[[ Given data, beginning ]]

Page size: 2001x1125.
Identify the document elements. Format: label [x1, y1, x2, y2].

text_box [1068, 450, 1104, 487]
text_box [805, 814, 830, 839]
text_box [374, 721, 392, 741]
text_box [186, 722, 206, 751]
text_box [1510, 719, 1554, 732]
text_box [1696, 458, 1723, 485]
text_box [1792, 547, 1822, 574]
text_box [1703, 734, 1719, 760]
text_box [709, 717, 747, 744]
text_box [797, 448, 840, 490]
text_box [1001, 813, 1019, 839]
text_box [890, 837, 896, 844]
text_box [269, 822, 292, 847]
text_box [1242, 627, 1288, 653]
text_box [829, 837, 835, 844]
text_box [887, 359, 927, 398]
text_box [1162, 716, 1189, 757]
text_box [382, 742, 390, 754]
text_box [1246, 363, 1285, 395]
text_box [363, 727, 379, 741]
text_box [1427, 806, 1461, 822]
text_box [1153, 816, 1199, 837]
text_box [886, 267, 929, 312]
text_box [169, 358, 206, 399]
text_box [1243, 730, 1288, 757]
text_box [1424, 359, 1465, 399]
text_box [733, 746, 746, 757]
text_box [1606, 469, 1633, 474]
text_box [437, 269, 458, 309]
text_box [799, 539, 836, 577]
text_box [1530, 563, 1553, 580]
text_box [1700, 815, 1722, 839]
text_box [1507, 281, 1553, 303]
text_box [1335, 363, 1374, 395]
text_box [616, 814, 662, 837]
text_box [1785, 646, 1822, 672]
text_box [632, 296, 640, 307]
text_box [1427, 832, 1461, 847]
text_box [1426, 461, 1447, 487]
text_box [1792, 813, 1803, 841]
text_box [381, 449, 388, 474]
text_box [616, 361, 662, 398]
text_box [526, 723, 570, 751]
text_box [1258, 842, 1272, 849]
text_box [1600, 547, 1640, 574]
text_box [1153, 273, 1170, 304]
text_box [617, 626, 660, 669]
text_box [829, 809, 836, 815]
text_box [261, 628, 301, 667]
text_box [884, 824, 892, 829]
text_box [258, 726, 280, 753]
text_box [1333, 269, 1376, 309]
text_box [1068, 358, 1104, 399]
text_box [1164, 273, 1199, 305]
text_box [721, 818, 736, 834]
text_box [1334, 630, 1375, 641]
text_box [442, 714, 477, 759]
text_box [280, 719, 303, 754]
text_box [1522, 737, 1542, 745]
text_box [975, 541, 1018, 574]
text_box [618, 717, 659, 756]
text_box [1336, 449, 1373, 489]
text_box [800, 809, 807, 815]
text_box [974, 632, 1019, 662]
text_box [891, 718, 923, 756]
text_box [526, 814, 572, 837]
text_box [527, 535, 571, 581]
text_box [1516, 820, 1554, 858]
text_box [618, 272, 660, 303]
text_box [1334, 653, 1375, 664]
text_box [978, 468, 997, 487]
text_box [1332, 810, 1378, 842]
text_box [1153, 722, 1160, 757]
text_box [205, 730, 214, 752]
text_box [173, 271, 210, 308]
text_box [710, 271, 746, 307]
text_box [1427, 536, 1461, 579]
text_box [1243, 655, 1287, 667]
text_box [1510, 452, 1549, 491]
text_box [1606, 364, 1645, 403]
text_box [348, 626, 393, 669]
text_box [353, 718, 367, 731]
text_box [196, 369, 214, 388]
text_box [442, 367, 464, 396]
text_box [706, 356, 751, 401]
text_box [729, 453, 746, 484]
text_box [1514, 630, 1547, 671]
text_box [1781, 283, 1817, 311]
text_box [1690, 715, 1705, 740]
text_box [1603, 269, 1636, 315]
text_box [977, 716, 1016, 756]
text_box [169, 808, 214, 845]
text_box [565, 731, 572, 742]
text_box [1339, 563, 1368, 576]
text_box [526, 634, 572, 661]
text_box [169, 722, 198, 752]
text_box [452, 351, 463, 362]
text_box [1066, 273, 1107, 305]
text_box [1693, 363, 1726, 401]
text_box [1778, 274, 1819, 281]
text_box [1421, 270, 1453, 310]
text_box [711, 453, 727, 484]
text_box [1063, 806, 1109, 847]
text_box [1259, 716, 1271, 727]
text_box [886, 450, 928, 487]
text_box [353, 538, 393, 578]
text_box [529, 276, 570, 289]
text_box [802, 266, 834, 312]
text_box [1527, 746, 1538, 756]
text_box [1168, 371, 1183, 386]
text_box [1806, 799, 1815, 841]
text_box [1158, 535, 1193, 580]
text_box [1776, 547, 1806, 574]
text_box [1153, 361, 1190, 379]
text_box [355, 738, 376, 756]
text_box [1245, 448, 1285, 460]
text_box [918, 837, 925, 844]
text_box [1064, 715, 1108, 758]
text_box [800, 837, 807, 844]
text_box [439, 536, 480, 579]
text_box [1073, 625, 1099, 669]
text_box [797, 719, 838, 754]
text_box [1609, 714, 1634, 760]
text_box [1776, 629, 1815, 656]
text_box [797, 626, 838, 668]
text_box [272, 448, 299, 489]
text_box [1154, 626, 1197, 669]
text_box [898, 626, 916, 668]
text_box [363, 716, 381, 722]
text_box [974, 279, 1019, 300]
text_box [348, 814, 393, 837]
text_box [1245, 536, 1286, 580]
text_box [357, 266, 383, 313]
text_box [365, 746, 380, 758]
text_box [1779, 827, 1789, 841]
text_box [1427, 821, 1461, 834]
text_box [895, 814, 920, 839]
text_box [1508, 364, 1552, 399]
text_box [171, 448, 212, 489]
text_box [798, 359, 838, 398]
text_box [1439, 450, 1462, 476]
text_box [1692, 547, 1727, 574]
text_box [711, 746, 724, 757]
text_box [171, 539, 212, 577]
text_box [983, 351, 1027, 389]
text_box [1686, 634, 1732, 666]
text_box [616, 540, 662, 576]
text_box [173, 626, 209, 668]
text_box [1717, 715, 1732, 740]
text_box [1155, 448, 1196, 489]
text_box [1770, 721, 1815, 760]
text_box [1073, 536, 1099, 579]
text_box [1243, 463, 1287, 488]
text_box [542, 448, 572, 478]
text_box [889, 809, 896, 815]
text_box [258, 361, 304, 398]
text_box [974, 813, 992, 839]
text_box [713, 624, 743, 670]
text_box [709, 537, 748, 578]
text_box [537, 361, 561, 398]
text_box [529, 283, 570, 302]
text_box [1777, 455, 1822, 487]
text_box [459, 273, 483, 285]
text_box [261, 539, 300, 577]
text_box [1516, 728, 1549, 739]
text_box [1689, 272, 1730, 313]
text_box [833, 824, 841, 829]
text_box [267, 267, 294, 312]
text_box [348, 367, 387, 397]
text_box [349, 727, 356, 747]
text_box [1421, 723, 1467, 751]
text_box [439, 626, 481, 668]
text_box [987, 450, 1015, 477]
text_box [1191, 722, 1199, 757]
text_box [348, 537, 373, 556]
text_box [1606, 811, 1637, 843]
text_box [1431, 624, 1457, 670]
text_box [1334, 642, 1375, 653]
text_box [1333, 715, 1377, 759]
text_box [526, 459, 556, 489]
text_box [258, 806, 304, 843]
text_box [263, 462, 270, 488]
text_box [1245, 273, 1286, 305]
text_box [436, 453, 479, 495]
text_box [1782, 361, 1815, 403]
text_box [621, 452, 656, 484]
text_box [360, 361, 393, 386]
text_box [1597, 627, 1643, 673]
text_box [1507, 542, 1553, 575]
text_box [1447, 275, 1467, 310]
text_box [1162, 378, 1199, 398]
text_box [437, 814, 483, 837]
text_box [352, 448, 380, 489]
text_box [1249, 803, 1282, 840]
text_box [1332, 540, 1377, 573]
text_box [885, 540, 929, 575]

[[ Given data, end ]]

Reproduce the data shown above with every line intact.

Result of this task:
Page size: 2001x1125.
Identify the document elements. Format: label [x1, y1, x2, y2].

text_box [1068, 450, 1104, 487]
text_box [805, 814, 830, 839]
text_box [374, 721, 392, 741]
text_box [186, 722, 206, 751]
text_box [1510, 719, 1554, 732]
text_box [1696, 458, 1723, 485]
text_box [1792, 547, 1822, 574]
text_box [1703, 734, 1719, 760]
text_box [709, 717, 747, 744]
text_box [797, 448, 840, 490]
text_box [1001, 813, 1019, 839]
text_box [890, 837, 896, 844]
text_box [269, 822, 292, 847]
text_box [1242, 627, 1288, 653]
text_box [829, 837, 835, 844]
text_box [887, 359, 927, 398]
text_box [1162, 716, 1189, 757]
text_box [382, 742, 390, 754]
text_box [1246, 363, 1285, 395]
text_box [363, 727, 379, 741]
text_box [1427, 806, 1461, 822]
text_box [1153, 816, 1199, 837]
text_box [886, 267, 929, 312]
text_box [169, 358, 206, 399]
text_box [1243, 730, 1288, 757]
text_box [1424, 359, 1465, 399]
text_box [733, 746, 746, 757]
text_box [1606, 469, 1633, 474]
text_box [437, 269, 458, 309]
text_box [799, 539, 836, 577]
text_box [1530, 563, 1553, 580]
text_box [1700, 815, 1722, 839]
text_box [1507, 281, 1553, 303]
text_box [1335, 363, 1374, 395]
text_box [616, 814, 662, 837]
text_box [1785, 646, 1822, 672]
text_box [632, 296, 640, 307]
text_box [1427, 832, 1461, 847]
text_box [1426, 461, 1447, 487]
text_box [1792, 813, 1803, 841]
text_box [381, 449, 388, 474]
text_box [616, 361, 662, 398]
text_box [526, 723, 570, 751]
text_box [1258, 842, 1272, 849]
text_box [1600, 547, 1640, 574]
text_box [1153, 273, 1170, 304]
text_box [617, 626, 660, 669]
text_box [829, 809, 836, 815]
text_box [261, 628, 301, 667]
text_box [884, 824, 892, 829]
text_box [258, 726, 280, 753]
text_box [1333, 269, 1376, 309]
text_box [1068, 358, 1104, 399]
text_box [1164, 273, 1199, 305]
text_box [721, 818, 736, 834]
text_box [1334, 630, 1375, 641]
text_box [442, 714, 477, 759]
text_box [280, 719, 303, 754]
text_box [1522, 737, 1542, 745]
text_box [975, 541, 1018, 574]
text_box [618, 717, 659, 756]
text_box [1336, 449, 1373, 489]
text_box [800, 809, 807, 815]
text_box [974, 632, 1019, 662]
text_box [891, 718, 923, 756]
text_box [526, 814, 572, 837]
text_box [527, 535, 571, 581]
text_box [1516, 820, 1554, 858]
text_box [618, 272, 660, 303]
text_box [1334, 653, 1375, 664]
text_box [978, 468, 997, 487]
text_box [1332, 810, 1378, 842]
text_box [1153, 722, 1160, 757]
text_box [205, 730, 214, 752]
text_box [173, 271, 210, 308]
text_box [710, 271, 746, 307]
text_box [1427, 536, 1461, 579]
text_box [1243, 655, 1287, 667]
text_box [1510, 452, 1549, 491]
text_box [1606, 364, 1645, 403]
text_box [348, 626, 393, 669]
text_box [353, 718, 367, 731]
text_box [196, 369, 214, 388]
text_box [442, 367, 464, 396]
text_box [706, 356, 751, 401]
text_box [729, 453, 746, 484]
text_box [1514, 630, 1547, 671]
text_box [1781, 283, 1817, 311]
text_box [1690, 715, 1705, 740]
text_box [1603, 269, 1636, 315]
text_box [977, 716, 1016, 756]
text_box [169, 808, 214, 845]
text_box [565, 731, 572, 742]
text_box [1339, 563, 1368, 576]
text_box [526, 634, 572, 661]
text_box [169, 722, 198, 752]
text_box [452, 351, 463, 362]
text_box [1066, 273, 1107, 305]
text_box [1693, 363, 1726, 401]
text_box [1778, 274, 1819, 281]
text_box [1421, 270, 1453, 310]
text_box [711, 453, 727, 484]
text_box [1063, 806, 1109, 847]
text_box [1259, 716, 1271, 727]
text_box [886, 450, 928, 487]
text_box [353, 538, 393, 578]
text_box [529, 276, 570, 289]
text_box [802, 266, 834, 312]
text_box [1527, 746, 1538, 756]
text_box [1168, 371, 1183, 386]
text_box [1806, 799, 1815, 841]
text_box [1158, 535, 1193, 580]
text_box [1776, 547, 1806, 574]
text_box [1153, 361, 1190, 379]
text_box [355, 738, 376, 756]
text_box [1245, 448, 1285, 460]
text_box [918, 837, 925, 844]
text_box [1064, 715, 1108, 758]
text_box [800, 837, 807, 844]
text_box [439, 536, 480, 579]
text_box [1073, 625, 1099, 669]
text_box [797, 719, 838, 754]
text_box [1609, 714, 1634, 760]
text_box [1776, 629, 1815, 656]
text_box [797, 626, 838, 668]
text_box [272, 448, 299, 489]
text_box [1154, 626, 1197, 669]
text_box [898, 626, 916, 668]
text_box [363, 716, 381, 722]
text_box [974, 279, 1019, 300]
text_box [348, 814, 393, 837]
text_box [1245, 536, 1286, 580]
text_box [357, 266, 383, 313]
text_box [365, 746, 380, 758]
text_box [1779, 827, 1789, 841]
text_box [1427, 821, 1461, 834]
text_box [895, 814, 920, 839]
text_box [1508, 364, 1552, 399]
text_box [171, 448, 212, 489]
text_box [798, 359, 838, 398]
text_box [1439, 450, 1462, 476]
text_box [1692, 547, 1727, 574]
text_box [711, 746, 724, 757]
text_box [171, 539, 212, 577]
text_box [983, 351, 1027, 389]
text_box [1686, 634, 1732, 666]
text_box [616, 540, 662, 576]
text_box [173, 626, 209, 668]
text_box [1717, 715, 1732, 740]
text_box [1155, 448, 1196, 489]
text_box [1770, 721, 1815, 760]
text_box [1073, 536, 1099, 579]
text_box [1243, 463, 1287, 488]
text_box [542, 448, 572, 478]
text_box [889, 809, 896, 815]
text_box [258, 361, 304, 398]
text_box [974, 813, 992, 839]
text_box [713, 624, 743, 670]
text_box [709, 537, 748, 578]
text_box [537, 361, 561, 398]
text_box [529, 283, 570, 302]
text_box [1777, 455, 1822, 487]
text_box [459, 273, 483, 285]
text_box [261, 539, 300, 577]
text_box [1516, 728, 1549, 739]
text_box [1689, 272, 1730, 313]
text_box [833, 824, 841, 829]
text_box [267, 267, 294, 312]
text_box [348, 367, 387, 397]
text_box [349, 727, 356, 747]
text_box [1421, 723, 1467, 751]
text_box [439, 626, 481, 668]
text_box [987, 450, 1015, 477]
text_box [1191, 722, 1199, 757]
text_box [348, 537, 373, 556]
text_box [1606, 811, 1637, 843]
text_box [1431, 624, 1457, 670]
text_box [1334, 642, 1375, 653]
text_box [1333, 715, 1377, 759]
text_box [526, 459, 556, 489]
text_box [258, 806, 304, 843]
text_box [263, 462, 270, 488]
text_box [1245, 273, 1286, 305]
text_box [436, 453, 479, 495]
text_box [1782, 361, 1815, 403]
text_box [621, 452, 656, 484]
text_box [360, 361, 393, 386]
text_box [1597, 627, 1643, 673]
text_box [1507, 542, 1553, 575]
text_box [1447, 275, 1467, 310]
text_box [1162, 378, 1199, 398]
text_box [437, 814, 483, 837]
text_box [352, 448, 380, 489]
text_box [1249, 803, 1282, 840]
text_box [1332, 540, 1377, 573]
text_box [885, 540, 929, 575]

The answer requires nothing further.